Detecting Disease-Associated Nucleic Acid Biomarkers Using Split-CRISPR-Cas12a Assay and Plasmid Reporter Read Out

MicroRNAs (miRNAs) are small, non-coding RNA molecules that play essential roles in gene regulation and have been recognized as valuable biomarkers for diverse diseases, including cancer and neurological disorders. However, their short length, low abundance, and sequence similarity make sensitive and specific detection challenging. CRISPR-based diagnostics have recently emerged as a promising alternative to conventional miRNA detection methods, providing high specificity, programmability, and the potential for amplification-free workflows.

While Cas13a systems have been explored for direct RNA sensing, they face notable limitations, including reliance on unstable RNA reporters prone to RNase degradation, high reagent cost, and limited commercial availability. To address these challenges, this work presents two CRISPR-Cas12a–based strategies for direct miRNA detection: one employing a split activator design and the other utilizing a split crRNA system. Both approaches enable RNA sensing without reverse transcription or pre-amplification, thus simplifying the workflow and improving robustness compared to traditional Cas12a assays.

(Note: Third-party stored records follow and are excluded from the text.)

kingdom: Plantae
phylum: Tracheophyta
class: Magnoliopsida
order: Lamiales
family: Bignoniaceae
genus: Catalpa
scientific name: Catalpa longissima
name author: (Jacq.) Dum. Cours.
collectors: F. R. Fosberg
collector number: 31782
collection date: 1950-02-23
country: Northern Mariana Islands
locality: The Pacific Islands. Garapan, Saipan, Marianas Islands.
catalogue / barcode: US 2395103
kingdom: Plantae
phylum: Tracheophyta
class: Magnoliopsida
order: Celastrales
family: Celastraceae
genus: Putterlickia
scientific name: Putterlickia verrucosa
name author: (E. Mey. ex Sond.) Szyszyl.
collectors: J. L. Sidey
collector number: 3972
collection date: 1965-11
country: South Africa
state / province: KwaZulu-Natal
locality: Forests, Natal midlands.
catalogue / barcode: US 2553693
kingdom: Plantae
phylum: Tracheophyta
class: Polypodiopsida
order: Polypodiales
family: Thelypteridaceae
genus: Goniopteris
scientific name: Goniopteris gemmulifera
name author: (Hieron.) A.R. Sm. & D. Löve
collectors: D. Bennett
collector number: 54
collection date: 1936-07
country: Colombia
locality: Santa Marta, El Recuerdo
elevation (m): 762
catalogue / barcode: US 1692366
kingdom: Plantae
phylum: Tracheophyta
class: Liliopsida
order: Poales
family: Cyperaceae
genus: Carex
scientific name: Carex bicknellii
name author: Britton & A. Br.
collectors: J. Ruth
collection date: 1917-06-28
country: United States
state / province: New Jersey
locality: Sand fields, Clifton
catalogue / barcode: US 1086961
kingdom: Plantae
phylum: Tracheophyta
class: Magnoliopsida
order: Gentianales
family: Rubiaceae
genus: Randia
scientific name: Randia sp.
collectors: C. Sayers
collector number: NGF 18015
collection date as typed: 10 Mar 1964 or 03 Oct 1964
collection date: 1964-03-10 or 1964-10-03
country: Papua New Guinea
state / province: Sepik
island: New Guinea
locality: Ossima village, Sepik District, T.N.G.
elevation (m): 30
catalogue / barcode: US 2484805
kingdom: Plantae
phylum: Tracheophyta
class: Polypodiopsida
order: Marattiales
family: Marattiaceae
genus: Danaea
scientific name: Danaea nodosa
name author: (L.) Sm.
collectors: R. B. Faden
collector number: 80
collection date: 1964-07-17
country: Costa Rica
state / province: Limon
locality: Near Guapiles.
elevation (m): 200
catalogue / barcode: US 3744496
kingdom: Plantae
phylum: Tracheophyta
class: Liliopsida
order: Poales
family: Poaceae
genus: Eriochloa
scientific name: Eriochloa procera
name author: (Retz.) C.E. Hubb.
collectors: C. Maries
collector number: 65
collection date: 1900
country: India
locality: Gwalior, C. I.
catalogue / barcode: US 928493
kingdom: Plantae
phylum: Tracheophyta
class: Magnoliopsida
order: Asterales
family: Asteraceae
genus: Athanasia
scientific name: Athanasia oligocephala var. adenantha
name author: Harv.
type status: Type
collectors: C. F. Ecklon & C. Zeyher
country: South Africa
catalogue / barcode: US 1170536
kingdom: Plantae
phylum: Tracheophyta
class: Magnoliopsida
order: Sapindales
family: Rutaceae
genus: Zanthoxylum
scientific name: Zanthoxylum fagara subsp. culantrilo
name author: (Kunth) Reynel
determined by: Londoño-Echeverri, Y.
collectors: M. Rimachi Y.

Our comparative analysis demonstrated that the split crRNA configuration achieved superior sensitivity, reaching femtomolar-level limits of detection. Furthermore, we introduced a plasmid-based length reporter as a novel, label-free alternative to conventional fluorescent ssDNA reporters. This plasmid reporter substantially reduces assay time and cost while maintaining high analytical performance.

The integration of the split crRNA design with the plasmid-based reporter establishes a rapid, cost-efficient, and sensitive CRISPR-Dx platform for miRNA detection. This strategy enhances the accessibility of CRISPR diagnostics and offers a robust framework for future clinical and point-of-care applications.